▸ EXERCISE OBJECTIVE
Among the entries below, only the lines starting at the one with "wrist: (28, 154)" and ending at the one with "wrist: (147, 252)", both included, are to be printed exactly.

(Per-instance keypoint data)
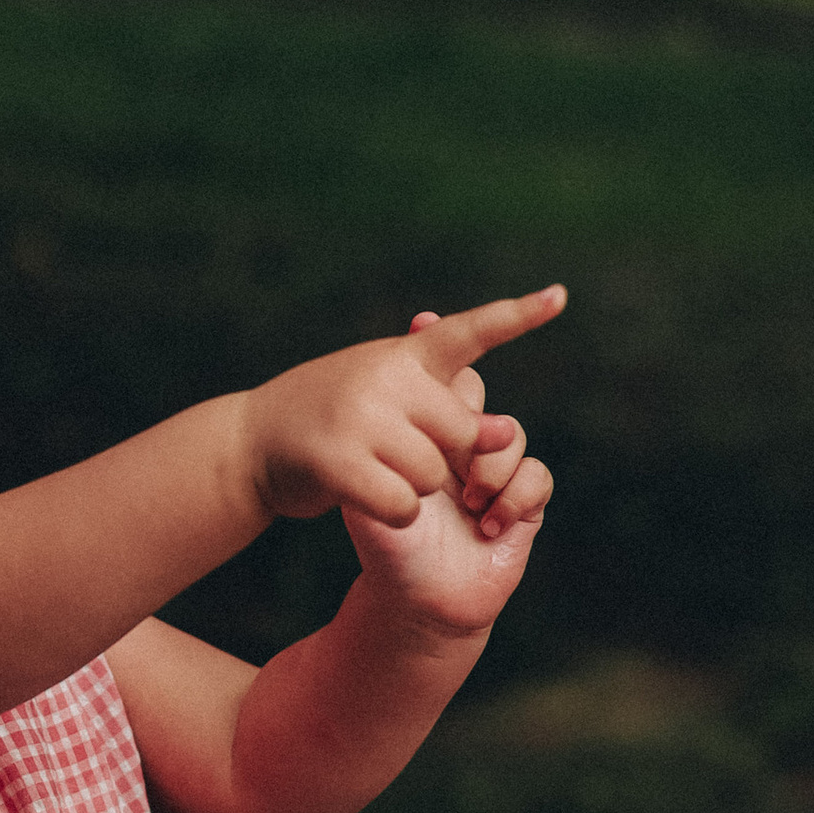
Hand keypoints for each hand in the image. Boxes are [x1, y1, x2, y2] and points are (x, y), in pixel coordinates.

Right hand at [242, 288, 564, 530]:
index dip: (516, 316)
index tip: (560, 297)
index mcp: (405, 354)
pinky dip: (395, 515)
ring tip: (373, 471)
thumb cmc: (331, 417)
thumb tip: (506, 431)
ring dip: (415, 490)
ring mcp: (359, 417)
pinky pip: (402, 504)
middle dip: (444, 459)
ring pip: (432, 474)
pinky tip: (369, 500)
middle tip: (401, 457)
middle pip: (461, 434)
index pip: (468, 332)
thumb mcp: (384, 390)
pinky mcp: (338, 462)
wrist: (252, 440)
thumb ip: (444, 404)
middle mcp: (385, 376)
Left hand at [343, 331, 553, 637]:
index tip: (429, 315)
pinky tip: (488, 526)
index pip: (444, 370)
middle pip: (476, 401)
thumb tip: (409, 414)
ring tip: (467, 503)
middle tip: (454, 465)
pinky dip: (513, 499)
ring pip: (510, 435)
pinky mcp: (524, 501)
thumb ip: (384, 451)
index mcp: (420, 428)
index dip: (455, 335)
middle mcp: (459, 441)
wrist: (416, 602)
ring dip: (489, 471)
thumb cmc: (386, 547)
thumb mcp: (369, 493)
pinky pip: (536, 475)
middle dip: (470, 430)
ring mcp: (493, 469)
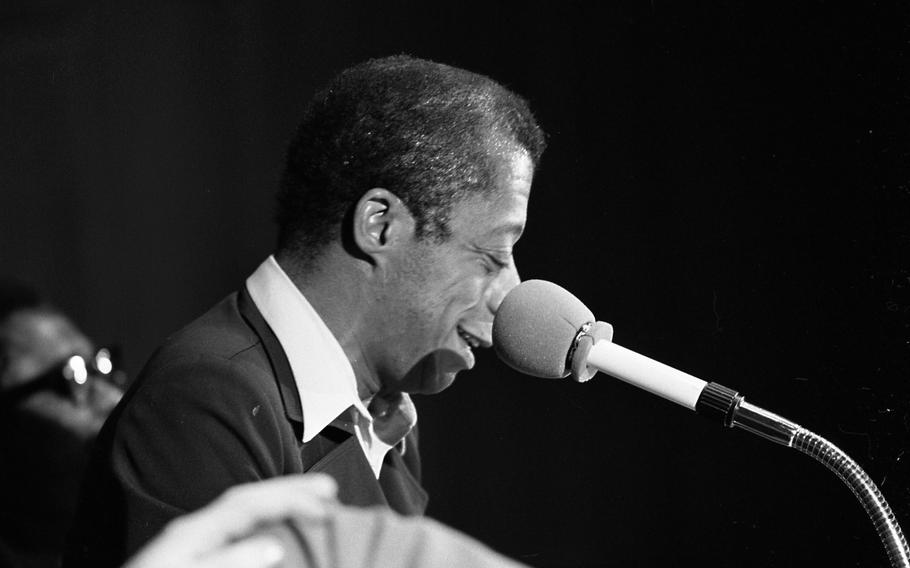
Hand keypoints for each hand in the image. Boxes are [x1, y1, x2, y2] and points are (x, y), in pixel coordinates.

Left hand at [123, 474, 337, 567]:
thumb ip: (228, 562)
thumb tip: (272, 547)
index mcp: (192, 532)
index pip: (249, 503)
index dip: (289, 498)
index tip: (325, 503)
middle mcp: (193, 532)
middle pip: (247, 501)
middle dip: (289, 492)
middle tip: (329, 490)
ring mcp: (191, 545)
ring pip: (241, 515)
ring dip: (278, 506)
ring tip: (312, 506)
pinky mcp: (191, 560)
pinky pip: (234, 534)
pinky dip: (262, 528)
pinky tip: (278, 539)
* * *
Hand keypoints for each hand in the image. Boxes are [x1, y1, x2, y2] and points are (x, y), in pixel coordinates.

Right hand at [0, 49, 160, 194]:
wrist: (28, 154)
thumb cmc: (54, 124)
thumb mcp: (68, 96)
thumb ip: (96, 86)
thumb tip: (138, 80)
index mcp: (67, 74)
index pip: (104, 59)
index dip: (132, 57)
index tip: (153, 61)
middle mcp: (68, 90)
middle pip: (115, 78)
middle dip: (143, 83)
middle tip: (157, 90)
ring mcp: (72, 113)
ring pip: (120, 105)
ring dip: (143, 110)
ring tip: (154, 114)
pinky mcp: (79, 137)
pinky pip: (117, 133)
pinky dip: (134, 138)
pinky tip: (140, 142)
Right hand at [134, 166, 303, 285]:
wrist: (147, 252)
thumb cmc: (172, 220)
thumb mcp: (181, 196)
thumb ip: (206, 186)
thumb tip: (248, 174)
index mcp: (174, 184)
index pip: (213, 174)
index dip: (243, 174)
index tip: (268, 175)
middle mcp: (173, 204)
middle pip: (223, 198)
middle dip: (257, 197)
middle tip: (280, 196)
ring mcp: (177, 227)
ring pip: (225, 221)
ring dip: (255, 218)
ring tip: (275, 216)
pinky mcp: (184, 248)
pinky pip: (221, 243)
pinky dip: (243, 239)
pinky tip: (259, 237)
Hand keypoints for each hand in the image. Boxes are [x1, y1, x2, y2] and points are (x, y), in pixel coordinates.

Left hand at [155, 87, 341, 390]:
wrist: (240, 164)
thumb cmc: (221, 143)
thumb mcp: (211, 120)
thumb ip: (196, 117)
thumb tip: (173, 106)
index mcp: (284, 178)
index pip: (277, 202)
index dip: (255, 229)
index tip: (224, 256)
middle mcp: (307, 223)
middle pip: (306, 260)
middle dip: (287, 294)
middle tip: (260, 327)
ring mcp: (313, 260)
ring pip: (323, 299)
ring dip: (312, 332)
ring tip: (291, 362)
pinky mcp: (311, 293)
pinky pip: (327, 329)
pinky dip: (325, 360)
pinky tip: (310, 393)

▸ SOLUTION
wrist: (28, 154)
thumb cmc: (54, 124)
thumb mcp: (68, 96)
thumb ip: (96, 86)
thumb tip: (138, 80)
index mcp: (67, 74)
index pip: (104, 59)
index dip: (132, 57)
index tip: (153, 61)
middle mcp: (68, 90)
middle pip: (115, 78)
middle dip: (143, 83)
middle tip: (157, 90)
ring mcp: (72, 113)
ring pip: (120, 105)
ring dip: (143, 110)
ring tip: (154, 114)
pinky mcp: (79, 137)
pinky pip: (117, 133)
pinky dip: (134, 138)
pinky tip: (140, 142)
Right hand at [134, 166, 303, 285]:
wrist: (147, 252)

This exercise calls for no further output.